# Given problem:
Please copy the lines of the items below without any change, starting at the very first line and ending with the line that contains "scientific name: Boletus edulis", including that line.

━━━ Exercise material ━━━

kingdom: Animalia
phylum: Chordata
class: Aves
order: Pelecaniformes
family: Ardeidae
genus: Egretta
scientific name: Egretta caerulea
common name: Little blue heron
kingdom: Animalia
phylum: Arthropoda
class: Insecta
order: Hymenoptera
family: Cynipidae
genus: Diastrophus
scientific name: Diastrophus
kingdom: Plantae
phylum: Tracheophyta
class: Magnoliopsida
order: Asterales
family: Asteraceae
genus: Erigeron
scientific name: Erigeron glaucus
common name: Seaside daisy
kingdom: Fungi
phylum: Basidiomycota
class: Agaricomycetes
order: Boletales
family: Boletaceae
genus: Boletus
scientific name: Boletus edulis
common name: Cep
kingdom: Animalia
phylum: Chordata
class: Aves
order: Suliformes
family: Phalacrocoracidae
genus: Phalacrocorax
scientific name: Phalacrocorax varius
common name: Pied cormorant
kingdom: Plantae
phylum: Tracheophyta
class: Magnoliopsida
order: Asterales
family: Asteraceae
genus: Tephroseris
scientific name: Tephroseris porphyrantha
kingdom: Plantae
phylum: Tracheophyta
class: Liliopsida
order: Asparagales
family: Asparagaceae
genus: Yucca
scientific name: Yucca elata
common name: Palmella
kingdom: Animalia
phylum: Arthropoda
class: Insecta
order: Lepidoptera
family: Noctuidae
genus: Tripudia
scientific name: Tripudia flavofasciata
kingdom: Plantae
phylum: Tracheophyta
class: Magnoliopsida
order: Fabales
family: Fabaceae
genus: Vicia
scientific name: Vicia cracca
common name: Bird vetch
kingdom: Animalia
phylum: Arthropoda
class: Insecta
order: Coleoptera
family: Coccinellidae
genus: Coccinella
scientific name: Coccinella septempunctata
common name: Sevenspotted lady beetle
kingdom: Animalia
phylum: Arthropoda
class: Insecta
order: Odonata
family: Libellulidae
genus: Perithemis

━━━

# Solved problem:
kingdom: Animalia
phylum: Chordata
class: Aves
order: Pelecaniformes
family: Ardeidae
genus: Egretta
scientific name: Egretta caerulea
common name: Little blue heron
kingdom: Animalia
phylum: Arthropoda
class: Insecta
order: Hymenoptera
family: Cynipidae
genus: Diastrophus
scientific name: Diastrophus
kingdom: Plantae
phylum: Tracheophyta
class: Magnoliopsida
order: Asterales
family: Asteraceae
genus: Erigeron
scientific name: Erigeron glaucus
common name: Seaside daisy
kingdom: Fungi
phylum: Basidiomycota
class: Agaricomycetes
order: Boletales
family: Boletaceae
genus: Boletus
scientific name: Boletus edulis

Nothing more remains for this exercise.